A few years ago, author James Howard Kunstler famously convinced petro-billionaire and Bush crony Richard Rainwater to build an off-the-grid rural compound because the fabric of American society would soon be threatened by skyrocketing energy prices. The Long Emergency, Kunstler’s pungent and highly influential book on the subject of peak oil, won a lot of other smart money converts as well. When a barrel of crude hit $147 last summer, he was looking more and more like a prophet. At the present $47, let’s just say the jury is still out.
But it’s hard not to have the sense that Kunstler’s ideas or worthy of careful consideration, even if one doesn’t share his certainty that oil will be critically scarce in the next ten or twenty years. For instance, his 1994 book The Geography of Nowhere was well ahead of the cultural curve in describing the gross miscalculations of America’s massive investment in sprawling suburbs. Now, even with OPEC cutting production, Kunstler still predicts oil supply shortages dead ahead. Will we feel the bite this year? Next? The year after? “Soon enough,” he says.
Naturally, this informs his ideas about what kinds of infrastructure investments the nation ought to be making. Recently, he discussed national transportation strategy, the tragic nature of imaginary money, and “evangenical roller rinks” with the Infrastructurist.
JR: So we’re starting a major new round of investment in our national infrastructure. Can we agree that’s a good thing?
JHK: Well, for instance, I think it would be a catastrophic mistake to devote a trillion dollars to fixing up the highways. I mean the days of “happy motoring” in this country truly are behind us. We should be planning for a period when energy resources are much more scarce. Throwing that kind of money at roads is not the way to go about doing this.
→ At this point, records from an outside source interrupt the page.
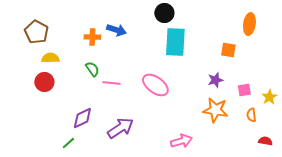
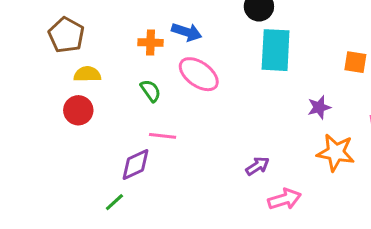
purple star: (215, 80) -> (319, 107), moved
pink line: (111, 83) -> (163, 136), moved
pink ellipse: (155, 85) -> (199, 74), moved
purple arrow: (120, 128) -> (257, 166), moved, size x0.6

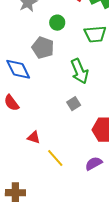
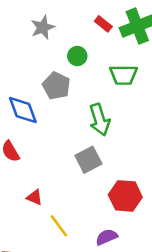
gray square: (74, 104) -> (88, 160), size x1.5

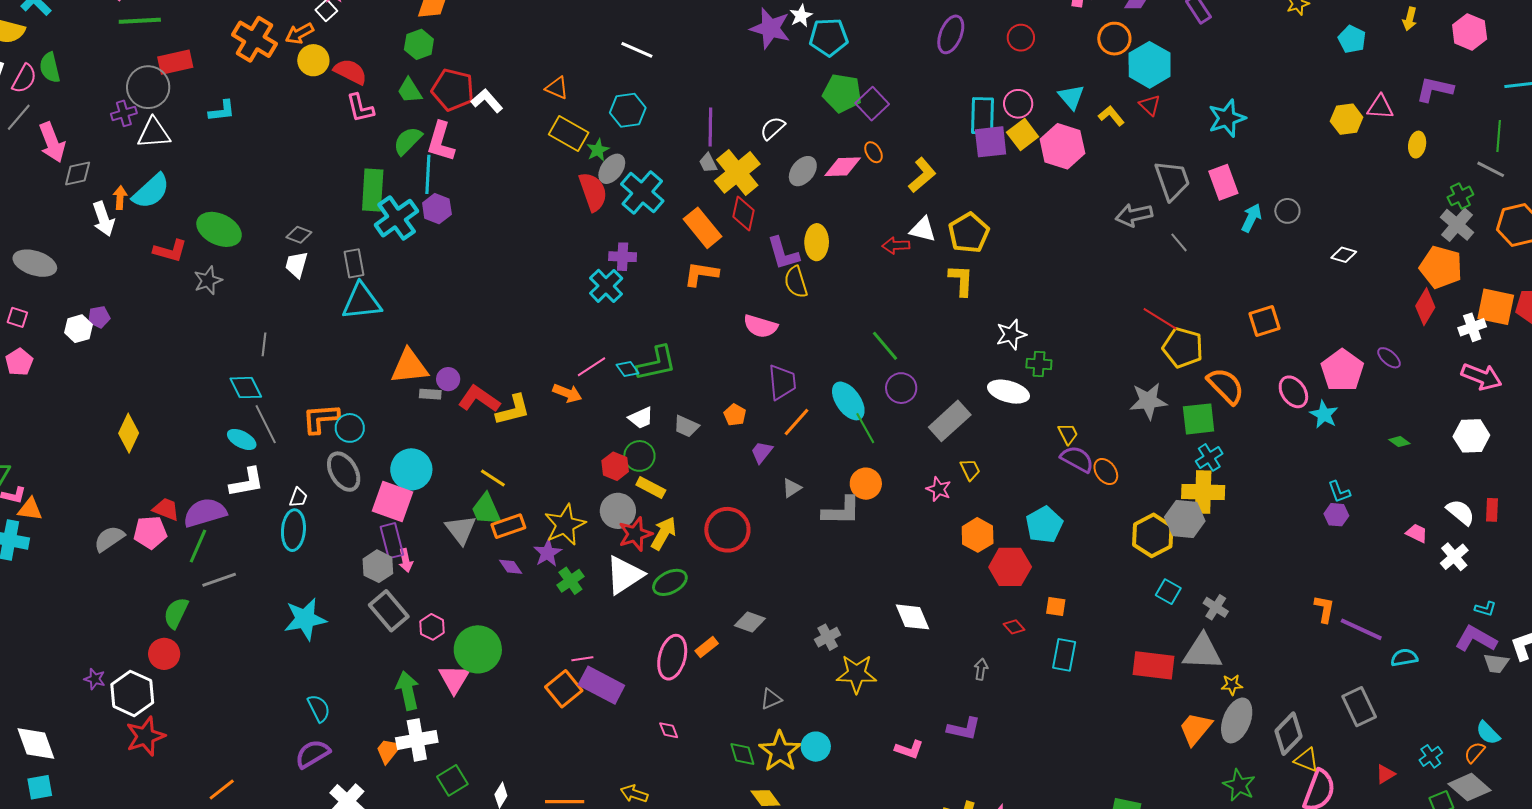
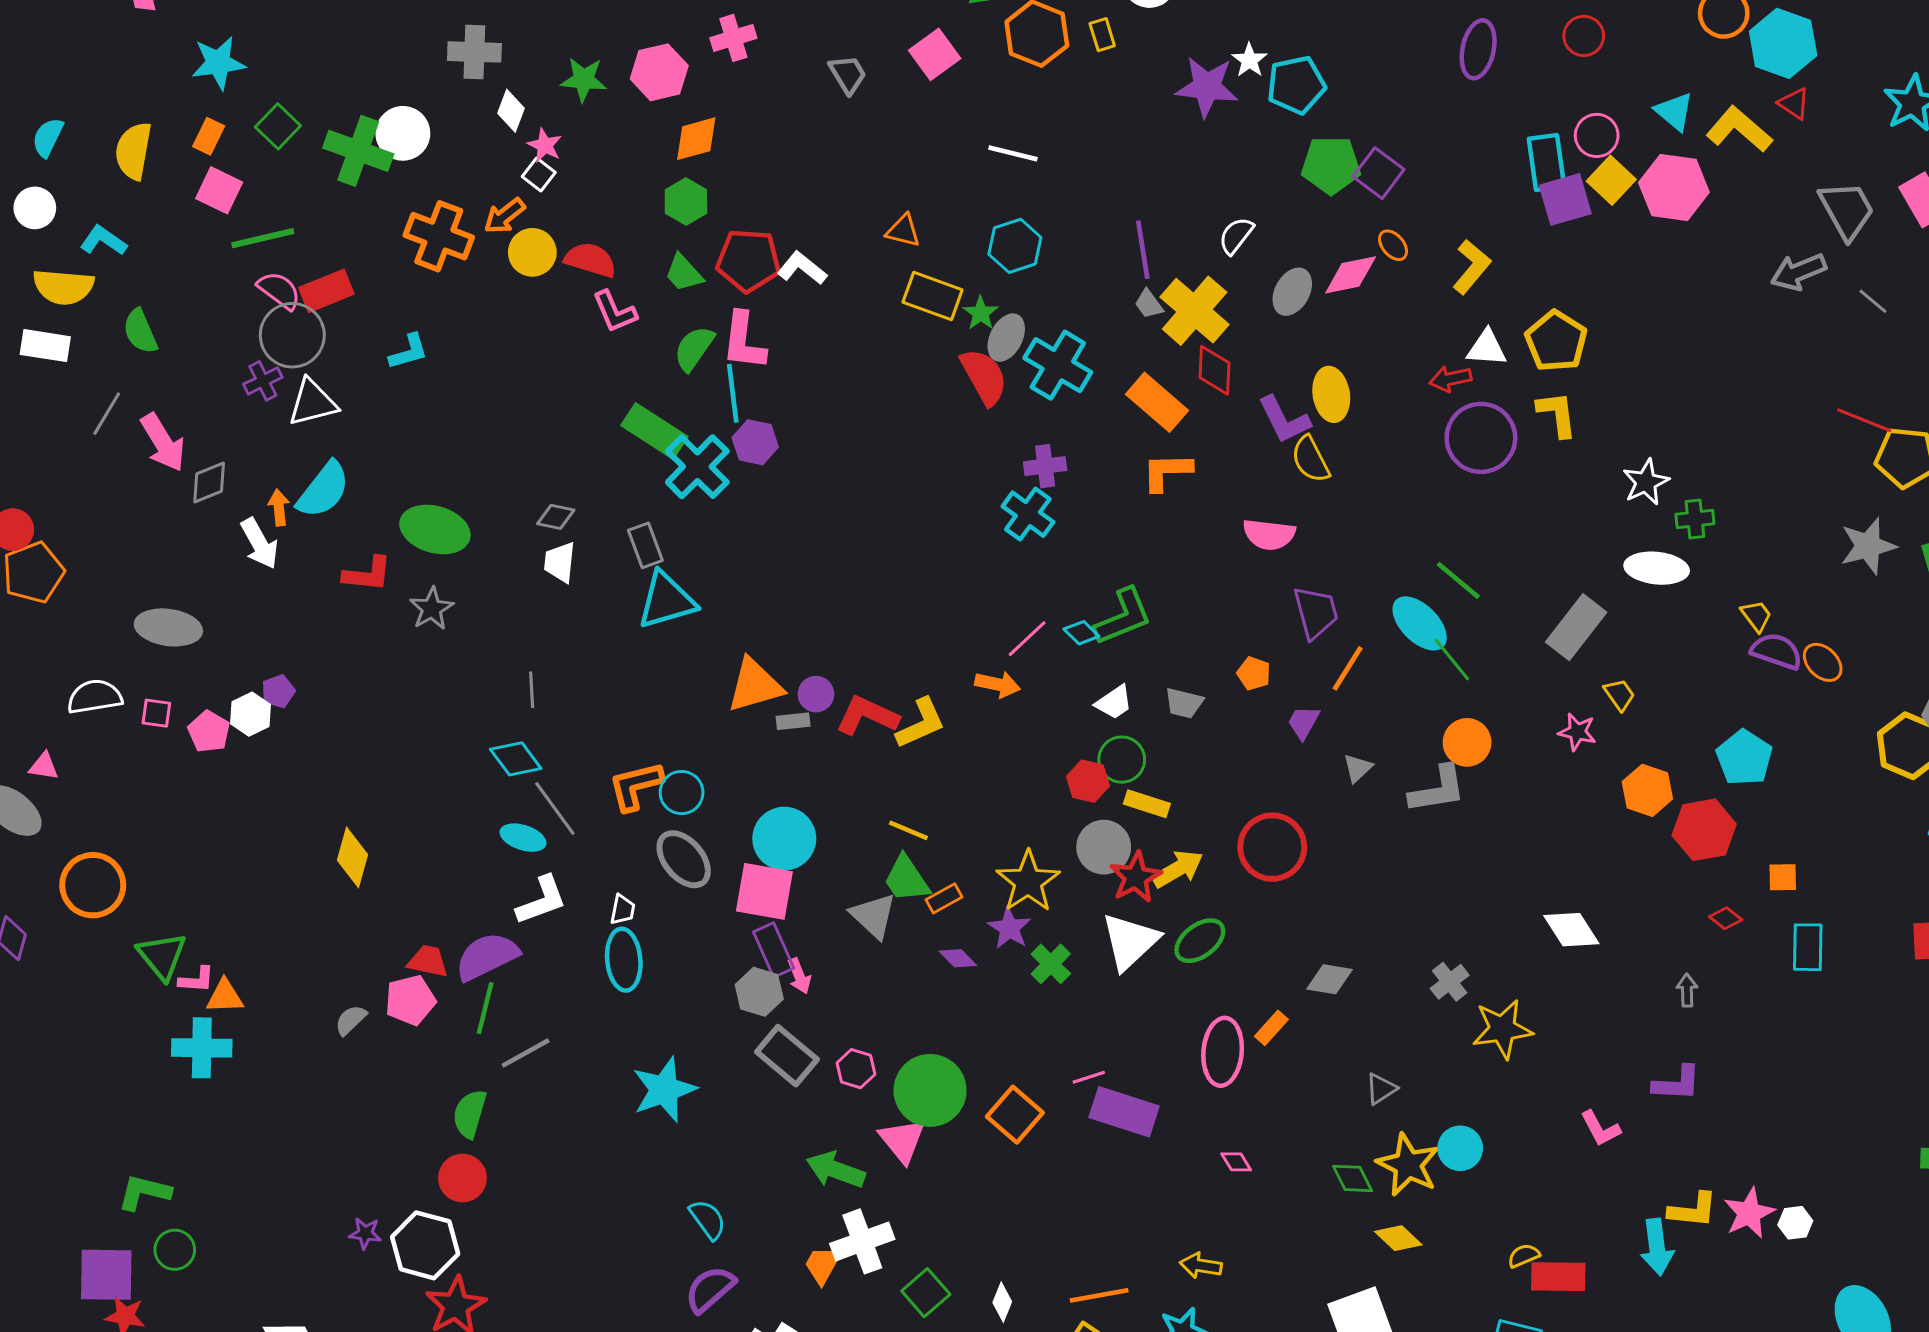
pink semicircle: (24, 79) -> (279, 290), moved, turned -72
yellow L-shape: (1111, 116) -> (1739, 129), size x1.6
green rectangle: (373, 190) -> (654, 431), turned -51
green line: (885, 346) -> (1458, 580), moved
pink pentagon: (19, 362) -> (209, 732), moved
purple circle: (901, 388) -> (1481, 438), moved, size x1.5
orange rectangle: (508, 526) -> (944, 898), size x0.7
yellow arrow: (664, 533) -> (1178, 869), turned 40
gray semicircle: (109, 539) -> (351, 1020), size x0.7
orange square: (564, 689) -> (1015, 1115), moved
green arrow: (408, 691) -> (836, 1170), turned -48
pink L-shape: (909, 749) -> (1600, 1129), turned 52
How would you be doing it?
I don’t know that I would undertake a spending program like this at all. That said, I’m a pretty strong advocate of repairing the national rail system. It’s obviously not the answer to everything. But it would certainly put a lot of people to work doing something that’s meaningful for society. The infrastructure is out there, waiting to be fixed. I’m pretty adamant that we shouldn’t be going the path of high-tech, maglev, high speed rail at this moment, because we need to prove that we can do this at the Hungarian level before we try to proceed past that.
That doesn’t sound very ambitious.
I perceive one our biggest problems being techno-grandiosity. We are so full of ourselves and so sure that technology is going to rescue us and that we’re so good at it that we can defeat every problem that faces us. It’s a fatal hubris, and it’s subscribed to by an awful lot people who have something to say about the course we take in this country.